#### 练习说明
请选出下列条目中所有包含字符串“sitten”的行，大小写须完全一致。

● ● ● ● ● ● ●

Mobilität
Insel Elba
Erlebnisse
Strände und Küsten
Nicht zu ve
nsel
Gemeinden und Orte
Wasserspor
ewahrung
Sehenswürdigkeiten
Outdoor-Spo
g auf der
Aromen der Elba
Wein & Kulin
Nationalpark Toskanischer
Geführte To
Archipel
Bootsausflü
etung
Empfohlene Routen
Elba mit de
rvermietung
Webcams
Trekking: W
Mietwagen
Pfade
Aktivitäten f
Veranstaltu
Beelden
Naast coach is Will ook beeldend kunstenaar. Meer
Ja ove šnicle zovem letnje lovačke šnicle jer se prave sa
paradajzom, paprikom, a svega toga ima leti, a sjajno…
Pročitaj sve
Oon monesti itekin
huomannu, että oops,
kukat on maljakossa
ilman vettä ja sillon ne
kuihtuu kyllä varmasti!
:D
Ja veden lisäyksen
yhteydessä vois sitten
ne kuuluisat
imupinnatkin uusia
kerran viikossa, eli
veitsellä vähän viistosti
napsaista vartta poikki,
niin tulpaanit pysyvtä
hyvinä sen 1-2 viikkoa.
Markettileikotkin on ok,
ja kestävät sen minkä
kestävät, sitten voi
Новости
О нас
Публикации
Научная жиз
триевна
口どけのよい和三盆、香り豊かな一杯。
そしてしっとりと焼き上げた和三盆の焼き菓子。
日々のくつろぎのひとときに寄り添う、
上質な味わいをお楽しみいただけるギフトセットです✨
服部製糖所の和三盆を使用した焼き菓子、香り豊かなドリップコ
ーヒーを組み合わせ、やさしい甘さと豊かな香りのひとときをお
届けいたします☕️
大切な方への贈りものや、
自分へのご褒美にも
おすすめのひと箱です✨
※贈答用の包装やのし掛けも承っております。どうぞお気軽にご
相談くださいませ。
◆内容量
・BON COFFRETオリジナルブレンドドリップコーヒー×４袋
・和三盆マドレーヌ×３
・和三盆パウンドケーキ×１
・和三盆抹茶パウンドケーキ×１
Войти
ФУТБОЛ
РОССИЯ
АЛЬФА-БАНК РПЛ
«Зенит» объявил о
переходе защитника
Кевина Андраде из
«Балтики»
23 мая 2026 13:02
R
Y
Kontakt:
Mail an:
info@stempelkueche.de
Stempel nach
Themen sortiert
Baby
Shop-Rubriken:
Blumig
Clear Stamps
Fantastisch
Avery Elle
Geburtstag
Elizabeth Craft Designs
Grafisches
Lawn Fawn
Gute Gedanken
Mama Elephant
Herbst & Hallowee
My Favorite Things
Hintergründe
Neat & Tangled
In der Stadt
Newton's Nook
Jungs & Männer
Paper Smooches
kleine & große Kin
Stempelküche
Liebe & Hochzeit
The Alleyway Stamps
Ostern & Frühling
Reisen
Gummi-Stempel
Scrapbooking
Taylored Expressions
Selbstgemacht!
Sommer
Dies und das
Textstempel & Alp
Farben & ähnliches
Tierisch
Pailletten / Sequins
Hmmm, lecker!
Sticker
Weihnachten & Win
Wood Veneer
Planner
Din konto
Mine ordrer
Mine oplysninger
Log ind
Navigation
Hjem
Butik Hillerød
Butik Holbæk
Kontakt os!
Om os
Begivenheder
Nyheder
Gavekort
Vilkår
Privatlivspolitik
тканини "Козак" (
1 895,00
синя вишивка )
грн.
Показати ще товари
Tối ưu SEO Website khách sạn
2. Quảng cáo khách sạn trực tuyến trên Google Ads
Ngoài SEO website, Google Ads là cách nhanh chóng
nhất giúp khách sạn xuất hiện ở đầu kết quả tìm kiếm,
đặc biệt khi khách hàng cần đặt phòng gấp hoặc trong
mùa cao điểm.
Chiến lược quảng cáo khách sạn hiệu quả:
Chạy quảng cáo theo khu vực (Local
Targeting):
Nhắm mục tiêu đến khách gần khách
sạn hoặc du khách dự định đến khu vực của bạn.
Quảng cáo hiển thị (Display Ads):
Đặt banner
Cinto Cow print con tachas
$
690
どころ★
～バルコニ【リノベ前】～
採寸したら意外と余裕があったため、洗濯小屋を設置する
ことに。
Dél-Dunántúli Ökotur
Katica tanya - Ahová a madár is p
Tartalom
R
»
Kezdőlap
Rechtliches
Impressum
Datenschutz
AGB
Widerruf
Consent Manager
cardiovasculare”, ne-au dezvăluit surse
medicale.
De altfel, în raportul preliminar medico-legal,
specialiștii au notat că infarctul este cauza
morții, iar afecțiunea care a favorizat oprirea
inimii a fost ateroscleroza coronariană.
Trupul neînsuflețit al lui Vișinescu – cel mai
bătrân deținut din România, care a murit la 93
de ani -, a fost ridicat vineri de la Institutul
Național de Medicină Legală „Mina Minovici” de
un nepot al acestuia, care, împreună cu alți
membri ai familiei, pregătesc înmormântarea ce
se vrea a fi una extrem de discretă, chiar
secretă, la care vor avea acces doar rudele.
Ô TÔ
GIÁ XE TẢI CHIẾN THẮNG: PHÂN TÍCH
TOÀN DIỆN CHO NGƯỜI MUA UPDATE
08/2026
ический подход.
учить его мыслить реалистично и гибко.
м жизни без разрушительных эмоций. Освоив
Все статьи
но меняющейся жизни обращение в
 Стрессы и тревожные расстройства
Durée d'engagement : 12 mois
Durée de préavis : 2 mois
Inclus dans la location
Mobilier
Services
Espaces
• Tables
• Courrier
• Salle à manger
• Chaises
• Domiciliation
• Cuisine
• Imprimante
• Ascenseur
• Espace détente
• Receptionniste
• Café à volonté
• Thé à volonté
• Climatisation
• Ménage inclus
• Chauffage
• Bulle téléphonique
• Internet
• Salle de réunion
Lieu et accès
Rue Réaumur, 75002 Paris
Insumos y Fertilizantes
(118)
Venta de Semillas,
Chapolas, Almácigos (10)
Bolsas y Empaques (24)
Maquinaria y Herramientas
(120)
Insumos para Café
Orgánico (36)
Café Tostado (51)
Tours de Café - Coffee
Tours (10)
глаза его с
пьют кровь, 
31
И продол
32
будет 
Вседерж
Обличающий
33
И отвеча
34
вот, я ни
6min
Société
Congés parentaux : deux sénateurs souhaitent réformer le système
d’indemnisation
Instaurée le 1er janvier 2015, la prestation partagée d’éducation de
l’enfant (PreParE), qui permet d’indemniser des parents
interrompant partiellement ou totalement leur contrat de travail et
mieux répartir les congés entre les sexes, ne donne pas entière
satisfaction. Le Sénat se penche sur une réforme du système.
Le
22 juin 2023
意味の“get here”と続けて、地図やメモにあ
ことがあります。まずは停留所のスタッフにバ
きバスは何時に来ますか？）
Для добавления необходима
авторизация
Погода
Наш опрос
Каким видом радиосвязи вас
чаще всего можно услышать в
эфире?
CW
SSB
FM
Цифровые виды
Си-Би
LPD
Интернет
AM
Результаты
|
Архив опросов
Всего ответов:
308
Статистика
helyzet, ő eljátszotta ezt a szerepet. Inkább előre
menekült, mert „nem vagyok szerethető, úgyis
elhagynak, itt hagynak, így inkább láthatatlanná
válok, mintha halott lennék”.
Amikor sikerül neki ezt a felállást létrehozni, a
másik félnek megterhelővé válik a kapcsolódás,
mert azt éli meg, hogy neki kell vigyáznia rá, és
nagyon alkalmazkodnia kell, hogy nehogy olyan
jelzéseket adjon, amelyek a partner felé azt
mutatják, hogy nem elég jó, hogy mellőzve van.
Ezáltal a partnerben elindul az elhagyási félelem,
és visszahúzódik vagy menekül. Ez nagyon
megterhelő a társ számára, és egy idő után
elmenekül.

● ● ● ● ● ● ●

#### 本题答案
yhteydessä vois sitten
kestävät, sitten voi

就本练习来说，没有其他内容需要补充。